Demkin could see that the 95th was continuing to push forward with the support of the remaining SU-100s from the 1435th. They might not have periscopic sights and cross-hull rangefinders like the sniper SU-100Ms, but their weapons would still tear right through a Panzer IV. With their support, the third battalion of 95th pushed through the fascist force after an intense fight with significant losses and reached the road to Ponga.

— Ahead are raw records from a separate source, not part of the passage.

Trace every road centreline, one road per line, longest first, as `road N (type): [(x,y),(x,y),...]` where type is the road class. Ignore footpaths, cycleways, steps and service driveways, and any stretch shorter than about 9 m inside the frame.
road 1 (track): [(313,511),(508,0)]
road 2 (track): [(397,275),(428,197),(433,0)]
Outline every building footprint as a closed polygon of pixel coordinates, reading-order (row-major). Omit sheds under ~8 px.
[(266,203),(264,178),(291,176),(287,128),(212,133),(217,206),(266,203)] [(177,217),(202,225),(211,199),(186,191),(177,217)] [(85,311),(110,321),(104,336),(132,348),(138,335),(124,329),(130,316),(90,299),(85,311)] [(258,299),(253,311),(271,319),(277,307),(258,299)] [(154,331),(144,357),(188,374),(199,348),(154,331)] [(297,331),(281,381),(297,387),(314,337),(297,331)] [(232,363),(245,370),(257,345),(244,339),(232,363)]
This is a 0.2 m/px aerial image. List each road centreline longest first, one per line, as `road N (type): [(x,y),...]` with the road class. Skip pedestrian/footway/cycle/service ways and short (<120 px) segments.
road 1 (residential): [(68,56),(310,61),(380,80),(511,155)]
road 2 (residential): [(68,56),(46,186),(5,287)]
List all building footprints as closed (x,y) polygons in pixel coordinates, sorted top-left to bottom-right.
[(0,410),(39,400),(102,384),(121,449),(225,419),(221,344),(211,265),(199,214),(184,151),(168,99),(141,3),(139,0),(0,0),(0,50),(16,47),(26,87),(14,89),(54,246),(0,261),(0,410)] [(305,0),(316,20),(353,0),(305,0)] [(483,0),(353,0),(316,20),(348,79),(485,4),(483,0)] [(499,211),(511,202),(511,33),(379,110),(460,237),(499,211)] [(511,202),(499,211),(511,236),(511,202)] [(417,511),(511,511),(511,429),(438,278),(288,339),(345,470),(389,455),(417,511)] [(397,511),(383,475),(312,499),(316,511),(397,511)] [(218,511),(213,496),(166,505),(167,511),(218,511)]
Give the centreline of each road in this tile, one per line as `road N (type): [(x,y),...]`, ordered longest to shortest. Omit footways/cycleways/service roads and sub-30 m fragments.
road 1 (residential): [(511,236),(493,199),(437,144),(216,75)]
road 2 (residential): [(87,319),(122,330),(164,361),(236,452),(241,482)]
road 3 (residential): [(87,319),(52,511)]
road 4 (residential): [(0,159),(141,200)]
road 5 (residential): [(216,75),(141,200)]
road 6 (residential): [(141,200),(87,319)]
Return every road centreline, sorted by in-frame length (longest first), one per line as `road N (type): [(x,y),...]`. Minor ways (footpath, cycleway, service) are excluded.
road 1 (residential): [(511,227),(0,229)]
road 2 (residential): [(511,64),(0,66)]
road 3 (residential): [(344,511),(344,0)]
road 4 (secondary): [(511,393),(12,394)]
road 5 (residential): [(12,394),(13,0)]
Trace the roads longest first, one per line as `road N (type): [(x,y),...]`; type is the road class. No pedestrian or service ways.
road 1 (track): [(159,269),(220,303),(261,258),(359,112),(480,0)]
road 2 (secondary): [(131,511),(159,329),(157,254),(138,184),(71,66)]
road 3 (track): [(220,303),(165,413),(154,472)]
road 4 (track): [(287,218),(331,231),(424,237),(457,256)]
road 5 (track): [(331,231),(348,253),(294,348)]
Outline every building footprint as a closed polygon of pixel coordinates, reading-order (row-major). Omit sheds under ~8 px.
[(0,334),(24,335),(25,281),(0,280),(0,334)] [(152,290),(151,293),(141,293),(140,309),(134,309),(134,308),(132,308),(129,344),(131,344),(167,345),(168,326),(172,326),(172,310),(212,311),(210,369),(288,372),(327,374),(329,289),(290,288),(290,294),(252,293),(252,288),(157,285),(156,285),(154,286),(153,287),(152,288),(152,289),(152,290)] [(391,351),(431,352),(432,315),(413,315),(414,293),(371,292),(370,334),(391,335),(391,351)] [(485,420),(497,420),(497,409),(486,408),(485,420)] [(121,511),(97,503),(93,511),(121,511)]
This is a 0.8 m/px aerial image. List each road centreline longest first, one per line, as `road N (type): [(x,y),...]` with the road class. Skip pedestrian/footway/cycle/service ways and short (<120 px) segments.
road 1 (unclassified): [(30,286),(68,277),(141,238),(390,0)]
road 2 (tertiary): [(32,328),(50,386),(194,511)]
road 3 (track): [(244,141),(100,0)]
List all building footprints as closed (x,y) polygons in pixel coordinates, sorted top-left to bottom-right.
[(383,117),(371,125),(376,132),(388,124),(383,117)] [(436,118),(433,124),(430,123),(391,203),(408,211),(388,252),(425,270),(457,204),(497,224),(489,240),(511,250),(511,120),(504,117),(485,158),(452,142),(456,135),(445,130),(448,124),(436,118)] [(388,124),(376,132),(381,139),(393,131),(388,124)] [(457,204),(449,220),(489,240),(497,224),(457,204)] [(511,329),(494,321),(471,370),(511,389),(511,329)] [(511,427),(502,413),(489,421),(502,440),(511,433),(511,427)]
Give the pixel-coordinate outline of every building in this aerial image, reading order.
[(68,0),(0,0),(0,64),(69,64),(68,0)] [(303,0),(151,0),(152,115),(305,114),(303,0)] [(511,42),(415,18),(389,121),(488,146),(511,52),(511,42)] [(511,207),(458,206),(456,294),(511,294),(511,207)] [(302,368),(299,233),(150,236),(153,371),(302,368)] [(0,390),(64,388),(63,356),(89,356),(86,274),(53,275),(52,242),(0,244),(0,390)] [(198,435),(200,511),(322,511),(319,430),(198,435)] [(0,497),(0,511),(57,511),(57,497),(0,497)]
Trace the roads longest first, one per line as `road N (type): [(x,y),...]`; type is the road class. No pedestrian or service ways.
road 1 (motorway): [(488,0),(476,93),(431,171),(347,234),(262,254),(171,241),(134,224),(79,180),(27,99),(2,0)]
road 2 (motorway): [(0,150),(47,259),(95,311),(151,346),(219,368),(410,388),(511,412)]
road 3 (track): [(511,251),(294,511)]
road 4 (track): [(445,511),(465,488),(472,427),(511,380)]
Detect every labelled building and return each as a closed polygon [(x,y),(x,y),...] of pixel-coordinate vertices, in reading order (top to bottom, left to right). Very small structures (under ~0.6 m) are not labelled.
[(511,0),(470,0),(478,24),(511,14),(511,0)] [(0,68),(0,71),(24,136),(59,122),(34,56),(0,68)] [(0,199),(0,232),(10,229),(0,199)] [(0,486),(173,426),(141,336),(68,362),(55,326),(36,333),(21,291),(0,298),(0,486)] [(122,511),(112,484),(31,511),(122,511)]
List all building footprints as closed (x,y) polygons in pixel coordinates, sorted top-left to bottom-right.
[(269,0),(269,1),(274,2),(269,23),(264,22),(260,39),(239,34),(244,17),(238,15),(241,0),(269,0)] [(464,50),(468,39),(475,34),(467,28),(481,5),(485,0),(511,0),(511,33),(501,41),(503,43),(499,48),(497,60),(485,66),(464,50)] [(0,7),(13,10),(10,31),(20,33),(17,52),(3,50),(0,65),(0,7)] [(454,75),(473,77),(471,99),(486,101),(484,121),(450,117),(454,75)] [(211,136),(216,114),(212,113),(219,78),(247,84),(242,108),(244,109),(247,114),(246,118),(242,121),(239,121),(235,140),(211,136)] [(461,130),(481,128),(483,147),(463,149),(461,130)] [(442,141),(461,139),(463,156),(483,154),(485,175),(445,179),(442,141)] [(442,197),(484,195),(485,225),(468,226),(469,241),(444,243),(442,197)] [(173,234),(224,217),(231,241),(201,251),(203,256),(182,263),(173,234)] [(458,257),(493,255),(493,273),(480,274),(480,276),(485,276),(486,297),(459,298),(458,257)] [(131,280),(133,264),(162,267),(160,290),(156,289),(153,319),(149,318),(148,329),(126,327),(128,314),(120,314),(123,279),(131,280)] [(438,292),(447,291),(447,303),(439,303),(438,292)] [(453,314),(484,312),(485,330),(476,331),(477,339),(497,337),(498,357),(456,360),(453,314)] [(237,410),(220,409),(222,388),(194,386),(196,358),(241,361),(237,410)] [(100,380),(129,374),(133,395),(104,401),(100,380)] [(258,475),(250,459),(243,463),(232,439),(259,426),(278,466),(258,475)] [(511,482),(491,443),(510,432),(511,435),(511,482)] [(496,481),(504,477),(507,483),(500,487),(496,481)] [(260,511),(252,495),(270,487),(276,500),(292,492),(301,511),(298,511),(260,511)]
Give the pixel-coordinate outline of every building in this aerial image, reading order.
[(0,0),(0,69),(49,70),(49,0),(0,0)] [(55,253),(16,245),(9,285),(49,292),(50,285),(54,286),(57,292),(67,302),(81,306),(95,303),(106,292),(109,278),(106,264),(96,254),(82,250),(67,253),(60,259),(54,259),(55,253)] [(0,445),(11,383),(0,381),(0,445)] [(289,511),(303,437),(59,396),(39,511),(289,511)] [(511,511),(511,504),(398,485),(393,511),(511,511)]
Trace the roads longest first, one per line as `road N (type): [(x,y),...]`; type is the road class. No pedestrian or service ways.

The fascist artillery fire had intensified as the gunners tried to cover the retreat of the Hitlerites. Already five more of the Russian tanks were burning on the battlefield and one of the SU-100 tank destroyers hadn’t been quick enough to get back into cover and was silently immobile. With relief Pakholkov noted that it wasn’t burning and that meant it could be recovered and repaired. In what had once been the fascist main line of resistance, the infantry and the submachine-gunners were now locked in hand-to-hand fighting. The vicious ripping noise of machine guns and submachine-guns were chattering everywhere in foxholes, trenches, communication trenches and weapon emplacements. The whole main line of resistance area had turned into a surging, swaying mass of blood-crazed men trying to smash down their opponents with any weapon that came to hand. The battle zone was lost in a mass of choking smoke and soot while the ground heaved with the explosions of artillery, mortars and hand grenades. An yet, for all that there would be sudden, brief instances of near silence when the crews of the SU-100s could instantly hear the screams of wounded men and the crackle of burning vehicles.

Eventually, the fascist infantry broke and slowly retreated, giving ground as reluctantly as they always did. Having dislodged the enemy from the high road, the Russians tried to switch to a pursuit of the retreating enemy, but almost immediately ran into another defensive screen. This time, they were too weakened by the earlier defenses and failed to break through it. It didn’t really matter; what was important was that the Hitlerites intending to break through from the south and reinforce the Jagdtigers in their lonely stand had been pushed back.